> Electronics source listings:
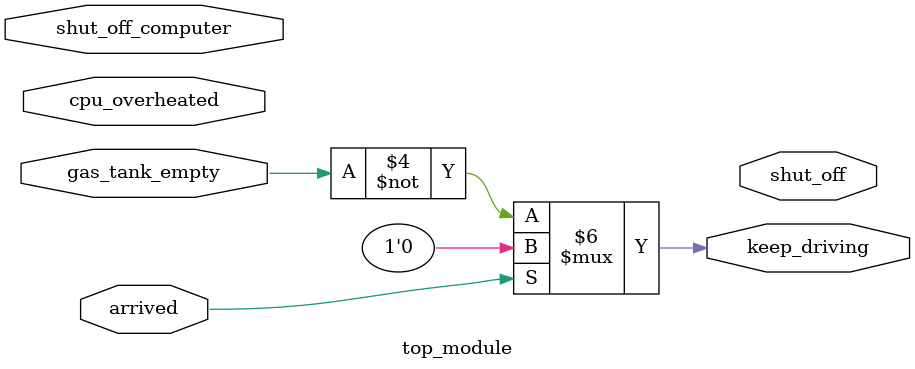
<source format=sv>
module top_module (
    input cpu_overheated,
    input arrived,
    input gas_tank_empty,
    input shut_off_computer,
    output reg keep_driving,
    output reg shut_off
);

    always @(cpu_overheated) begin
        if (cpu_overheated) begin
            shut_off_computer = 1;
        end else begin
            shut_off_computer = 0;
        end
    end

    always @(arrived, gas_tank_empty) begin
        if (!arrived) begin
            keep_driving = ~gas_tank_empty;
        end else begin
            keep_driving = 0;
        end
    end

endmodule

</source>
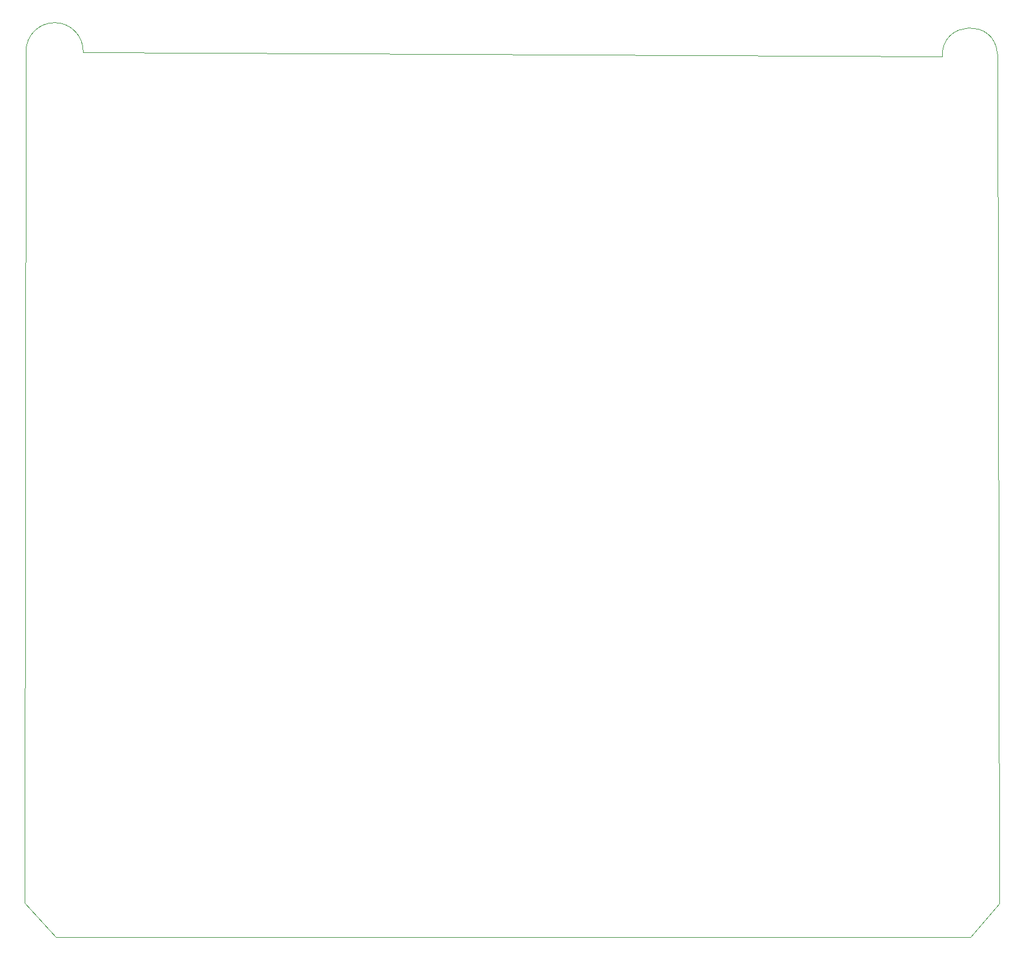
<source format=gbr>
%TF.GenerationSoftware,KiCad,Pcbnew,7.0.11*%
%TF.CreationDate,2024-07-12T13:59:46+01:00*%
%TF.ProjectId,3 mode bottle filling machine,33206d6f-6465-4206-926f-74746c652066,v1*%
%TF.SameCoordinates,Original*%
%TF.FileFunction,Profile,NP*%
%FSLAX46Y46*%
G04 Gerber Fmt 4.6, Leading zero omitted, Abs format (unit mm)*
G04 Created by KiCad (PCBNEW 7.0.11) date 2024-07-12 13:59:46*
%MOMM*%
%LPD*%
G01*
G04 APERTURE LIST*
%TA.AperFunction,Profile*%
%ADD10C,0.050000*%
%TD*%
G04 APERTURE END LIST*
D10*
X69748194Y-28620545D02*
G75*
G03*
X61700000Y-28500000I-4023194J120545D01*
G01*
X190646770Y-29259927D02*
X69748194Y-28620545D01*
X65925000Y-153250000D02*
X61500000Y-148425000D01*
X194625000Y-153250000D02*
X198700000Y-148500000D01*
X61500000Y-148425000D02*
X61700000Y-28500000D01*
X198400000Y-28875000D02*
X198700000Y-148500000D01*
X65925000Y-153250000D02*
X194625000Y-153250000D01*
X198399999Y-28875000D02*
G75*
G03*
X190646770Y-29259927I-3874999J-225000D01*
G01*
M02*

</source>
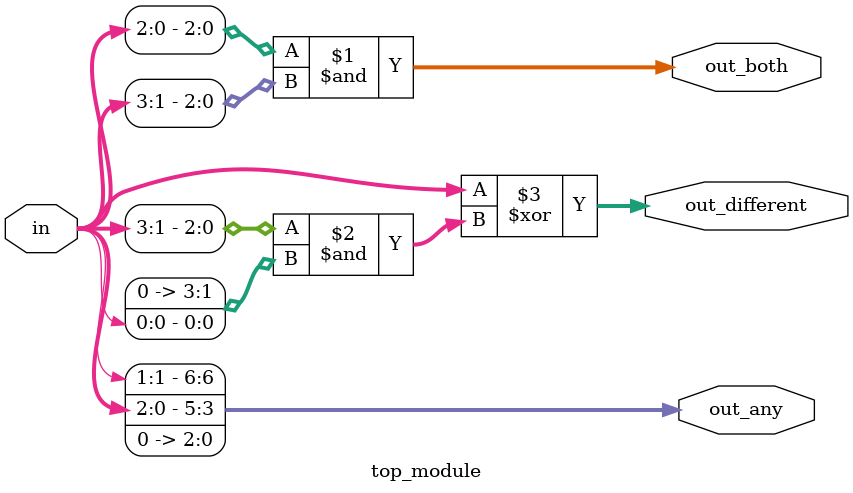
<source format=sv>
module top_module (
    input [3:0] in,
    output [2:0] out_both,
    output [6:0] out_any,
    output [3:0] out_different
);
    
    assign out_both = in[2:0] & in[3:1];
    assign out_any = {in[3:1], in[2:0], 3'b000};
    assign out_different = in ^ (in[3:1] & {1'b0, in[0]});
    
endmodule

</source>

> Task objective: Exclude all images, then retype the records above without alteration.

> Completed exercise:
<source format=sv>
module top_module (
    input cpu_overheated,
    input arrived,
    input gas_tank_empty,
    input shut_off_computer,
    output reg keep_driving,
    output reg shut_off
);

    always @(cpu_overheated) begin
        if (cpu_overheated) begin
            shut_off_computer = 1;
        end else begin
            shut_off_computer = 0;
        end
    end

    always @(arrived, gas_tank_empty) begin
        if (!arrived) begin
            keep_driving = ~gas_tank_empty;
        end else begin
            keep_driving = 0;
        end
    end

endmodule

</source>
<source format=gbr>
%TF.GenerationSoftware,KiCad,Pcbnew,7.0.11*%
%TF.CreationDate,2024-07-12T13:59:46+01:00*%
%TF.ProjectId,3 mode bottle filling machine,33206d6f-6465-4206-926f-74746c652066,v1*%
%TF.SameCoordinates,Original*%
%TF.FileFunction,Profile,NP*%
%FSLAX46Y46*%
G04 Gerber Fmt 4.6, Leading zero omitted, Abs format (unit mm)*
G04 Created by KiCad (PCBNEW 7.0.11) date 2024-07-12 13:59:46*
%MOMM*%
%LPD*%
G01*
G04 APERTURE LIST*
%TA.AperFunction,Profile*%
%ADD10C,0.050000*%
%TD*%
G04 APERTURE END LIST*
D10*
X69748194Y-28620545D02*
G75*
G03*
X61700000Y-28500000I-4023194J120545D01*
G01*
X190646770Y-29259927D02*
X69748194Y-28620545D01*
X65925000Y-153250000D02*
X61500000Y-148425000D01*
X194625000Y-153250000D02*
X198700000Y-148500000D01*
X61500000Y-148425000D02*
X61700000Y-28500000D01*
X198400000Y-28875000D02*
X198700000Y-148500000D01*
X65925000Y-153250000D02*
X194625000Y-153250000D01*
X198399999Y-28875000D02*
G75*
G03*
X190646770Y-29259927I-3874999J-225000D01*
G01*
M02*

</source>
<source format=sv>
module top_module (
    input [3:0] in,
    output [2:0] out_both,
    output [6:0] out_any,
    output [3:0] out_different
);
    
    assign out_both = in[2:0] & in[3:1];
    assign out_any = {in[3:1], in[2:0], 3'b000};
    assign out_different = in ^ (in[3:1] & {1'b0, in[0]});
    
endmodule

</source>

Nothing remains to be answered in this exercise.